## Supplied entries:
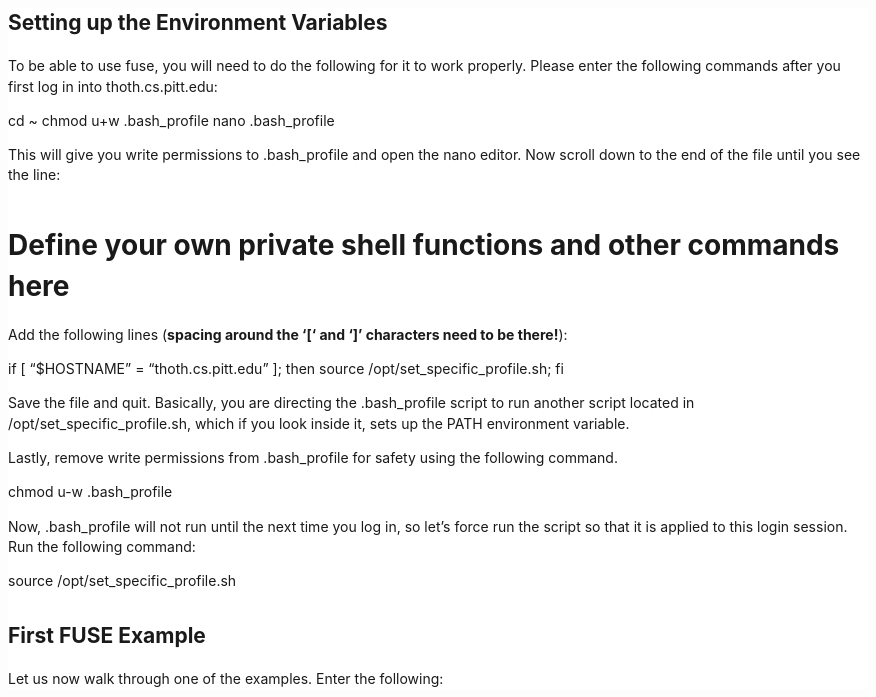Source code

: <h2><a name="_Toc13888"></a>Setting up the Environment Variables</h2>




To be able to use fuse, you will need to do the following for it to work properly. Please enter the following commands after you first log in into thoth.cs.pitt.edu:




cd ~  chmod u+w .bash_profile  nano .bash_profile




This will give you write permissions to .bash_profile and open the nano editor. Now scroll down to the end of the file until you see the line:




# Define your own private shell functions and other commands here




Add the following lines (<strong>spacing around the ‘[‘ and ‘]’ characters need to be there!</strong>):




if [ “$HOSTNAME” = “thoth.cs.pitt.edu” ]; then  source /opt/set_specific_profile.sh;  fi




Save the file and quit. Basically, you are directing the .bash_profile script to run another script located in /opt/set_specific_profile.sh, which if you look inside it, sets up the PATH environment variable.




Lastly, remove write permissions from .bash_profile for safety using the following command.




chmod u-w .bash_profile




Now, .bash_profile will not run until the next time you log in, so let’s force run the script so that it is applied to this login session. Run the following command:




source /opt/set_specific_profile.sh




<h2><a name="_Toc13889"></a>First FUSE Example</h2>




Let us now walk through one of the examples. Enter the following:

## Work order:
Reproduce the lines from the one containing "Save the file" through the final line, switching "walk through" to "go through" and leaving everything else unchanged.

## Answer section:
Save the file and quit. Basically, you are directing the .bash_profile script to run another script located in /opt/set_specific_profile.sh, which if you look inside it, sets up the PATH environment variable.




Lastly, remove write permissions from .bash_profile for safety using the following command.




chmod u-w .bash_profile




Now, .bash_profile will not run until the next time you log in, so let’s force run the script so that it is applied to this login session. Run the following command:




source /opt/set_specific_profile.sh




<h2><a name="_Toc13889"></a>First FUSE Example</h2>




Let us now go through one of the examples. Enter the following:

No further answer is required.